L’accueil à Yaoundé a aussi une portée institutionnelle. Le fait que le ministère de l’Administration territoriale, Paul Atanga Nji, figure parmi les autorités présentes montre que l’État considère ce déplacement comme un événement public, et non comme une simple visite interne à une communauté religieuse. Dans un pays où les autorités suivent de près les grands rassemblements religieux, ce signal compte. Il dit la place des Églises dans l’ordre social camerounais, mais aussi l’intérêt du pouvoir pour les canaux d’influence capables de toucher des populations diverses.

Pour les fidèles anglicans, la visite est d’abord symbolique. Elle renforce leur visibilité dans un pays où ils forment une minorité confessionnelle.

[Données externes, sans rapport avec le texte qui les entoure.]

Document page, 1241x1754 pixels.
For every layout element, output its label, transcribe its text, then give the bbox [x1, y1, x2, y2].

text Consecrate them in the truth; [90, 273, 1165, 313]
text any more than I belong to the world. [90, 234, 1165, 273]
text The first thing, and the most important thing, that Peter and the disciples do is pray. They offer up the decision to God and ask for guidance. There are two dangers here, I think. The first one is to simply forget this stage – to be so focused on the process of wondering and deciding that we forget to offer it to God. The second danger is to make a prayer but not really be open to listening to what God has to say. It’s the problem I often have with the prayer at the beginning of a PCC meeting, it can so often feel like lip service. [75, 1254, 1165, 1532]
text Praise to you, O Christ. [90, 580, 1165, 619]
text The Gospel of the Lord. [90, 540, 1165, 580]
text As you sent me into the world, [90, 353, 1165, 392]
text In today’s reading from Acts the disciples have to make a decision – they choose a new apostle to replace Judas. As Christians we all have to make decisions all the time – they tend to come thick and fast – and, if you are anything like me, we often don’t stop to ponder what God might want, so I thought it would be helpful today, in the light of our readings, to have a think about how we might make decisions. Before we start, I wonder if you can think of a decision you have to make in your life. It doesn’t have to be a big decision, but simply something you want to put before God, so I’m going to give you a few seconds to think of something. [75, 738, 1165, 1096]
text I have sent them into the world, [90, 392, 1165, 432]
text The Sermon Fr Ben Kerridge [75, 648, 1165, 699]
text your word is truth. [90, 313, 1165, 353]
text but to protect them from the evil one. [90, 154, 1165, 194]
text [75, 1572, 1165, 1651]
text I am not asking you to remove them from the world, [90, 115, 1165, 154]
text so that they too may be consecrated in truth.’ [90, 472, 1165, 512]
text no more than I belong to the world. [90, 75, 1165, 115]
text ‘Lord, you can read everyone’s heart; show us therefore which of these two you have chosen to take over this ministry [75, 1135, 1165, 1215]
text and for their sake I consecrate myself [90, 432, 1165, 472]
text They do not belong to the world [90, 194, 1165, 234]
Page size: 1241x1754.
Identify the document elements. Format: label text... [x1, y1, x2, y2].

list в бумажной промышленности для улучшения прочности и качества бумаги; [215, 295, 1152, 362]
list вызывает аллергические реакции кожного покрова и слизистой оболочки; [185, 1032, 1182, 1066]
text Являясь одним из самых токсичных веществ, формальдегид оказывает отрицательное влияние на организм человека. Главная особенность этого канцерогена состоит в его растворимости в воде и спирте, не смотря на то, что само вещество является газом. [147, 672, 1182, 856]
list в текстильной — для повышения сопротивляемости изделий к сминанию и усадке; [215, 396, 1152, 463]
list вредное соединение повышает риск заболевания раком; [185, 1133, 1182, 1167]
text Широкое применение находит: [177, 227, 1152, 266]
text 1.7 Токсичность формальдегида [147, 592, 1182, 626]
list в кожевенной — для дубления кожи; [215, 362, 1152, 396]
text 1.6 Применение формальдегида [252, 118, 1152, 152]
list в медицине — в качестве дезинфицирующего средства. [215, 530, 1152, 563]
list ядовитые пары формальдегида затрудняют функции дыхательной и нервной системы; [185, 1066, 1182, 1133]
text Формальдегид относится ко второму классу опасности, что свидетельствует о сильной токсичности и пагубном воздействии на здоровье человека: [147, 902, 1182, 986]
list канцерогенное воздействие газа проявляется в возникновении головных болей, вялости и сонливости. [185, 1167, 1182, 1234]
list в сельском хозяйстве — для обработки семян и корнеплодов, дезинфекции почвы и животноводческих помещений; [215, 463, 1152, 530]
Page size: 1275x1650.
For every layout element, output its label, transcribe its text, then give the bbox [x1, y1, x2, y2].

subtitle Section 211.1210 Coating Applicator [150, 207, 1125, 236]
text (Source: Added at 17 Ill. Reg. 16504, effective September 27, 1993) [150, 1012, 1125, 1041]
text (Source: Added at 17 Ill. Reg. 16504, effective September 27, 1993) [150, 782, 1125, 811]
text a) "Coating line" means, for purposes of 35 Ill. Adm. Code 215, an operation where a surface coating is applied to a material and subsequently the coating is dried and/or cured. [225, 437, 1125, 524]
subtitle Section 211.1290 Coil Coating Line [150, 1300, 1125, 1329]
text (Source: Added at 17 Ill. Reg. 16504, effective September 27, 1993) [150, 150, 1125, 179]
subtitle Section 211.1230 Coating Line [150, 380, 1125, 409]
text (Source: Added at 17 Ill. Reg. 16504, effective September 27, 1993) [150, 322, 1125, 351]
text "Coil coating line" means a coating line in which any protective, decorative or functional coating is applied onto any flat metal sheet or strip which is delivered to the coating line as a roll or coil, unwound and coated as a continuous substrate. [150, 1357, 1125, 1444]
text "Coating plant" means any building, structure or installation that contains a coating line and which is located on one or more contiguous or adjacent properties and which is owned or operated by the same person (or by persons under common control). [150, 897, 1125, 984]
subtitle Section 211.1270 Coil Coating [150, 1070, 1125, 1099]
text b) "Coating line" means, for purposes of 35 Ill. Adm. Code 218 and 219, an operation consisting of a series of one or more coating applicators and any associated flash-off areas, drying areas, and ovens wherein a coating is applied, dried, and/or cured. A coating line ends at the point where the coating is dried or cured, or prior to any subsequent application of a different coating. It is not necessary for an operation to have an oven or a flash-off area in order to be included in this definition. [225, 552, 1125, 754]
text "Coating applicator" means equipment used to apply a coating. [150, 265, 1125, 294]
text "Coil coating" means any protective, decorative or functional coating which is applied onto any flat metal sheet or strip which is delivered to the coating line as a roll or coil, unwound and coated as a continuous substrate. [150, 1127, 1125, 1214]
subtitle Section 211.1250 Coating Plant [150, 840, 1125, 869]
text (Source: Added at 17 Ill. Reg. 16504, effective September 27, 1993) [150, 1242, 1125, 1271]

Pour les communautés du Sud-Ouest, elle peut aussi être lue comme une attention portée à des territoires trop souvent réduits à la seule dimension sécuritaire. Dans une région souvent racontée à travers les affrontements, la venue d’une responsable religieuse internationale rappelle qu’il existe aussi une vie pastorale, des réseaux éducatifs et des attentes de réconciliation.

Un signal pour le Cameroun, mais aussi pour l’Afrique anglophone

La visite de Sarah Mullally résonne au-delà du Cameroun parce qu’elle touche à une communauté ecclésiale profondément africaine. La Communion anglicane compte de fortes implantations sur le continent, et plusieurs de ses provinces africaines jouent un rôle majeur dans les débats internes de l’anglicanisme mondial. Le poids de l’Afrique y est ancien, structurant et souvent conservateur sur le plan doctrinal.

Dans ce contexte, la présence de la première femme à diriger l’Église d’Angleterre a une portée particulière. Elle intervient alors que la Communion anglicane traverse des tensions sur l’autorité, la doctrine et la gouvernance. Les débats sont connus, mais leur traduction africaine varie selon les provinces et selon les sensibilités locales. Le Cameroun n’est pas au cœur des ruptures les plus visibles, mais il se trouve dans un espace où les équilibres entre orthodoxie, autonomie provinciale et lien historique à Canterbury restent observés de près.

Pour Yaoundé, ce type de visite est aussi une manière d’affirmer son rôle de carrefour régional en Afrique centrale. La capitale camerounaise reçoit régulièrement des rencontres diplomatiques, religieuses et institutionnelles. Cela renforce son statut de place de dialogue, au moment où le pays cherche à conjuguer stabilité politique, gestion de la crise anglophone et maintien de ses équilibres régionaux au sein de la CEMAC, la communauté économique d’Afrique centrale.

La suite se jouera surtout dans les prochains jours, entre les étapes prévues dans le Sud-Ouest et les échanges avec les responsables ecclésiastiques locaux. Si la visite reste pastorale dans sa forme, elle sera lue, dans le fond, comme un test discret de capacité d’écoute sur une crise qui dure. En Afrique centrale comme dans le reste du continent, les Églises ne sont jamais totalement à l’écart des déséquilibres politiques. Elles en subissent les effets, mais elles peuvent aussi offrir des espaces de parole que les institutions civiles peinent parfois à ouvrir.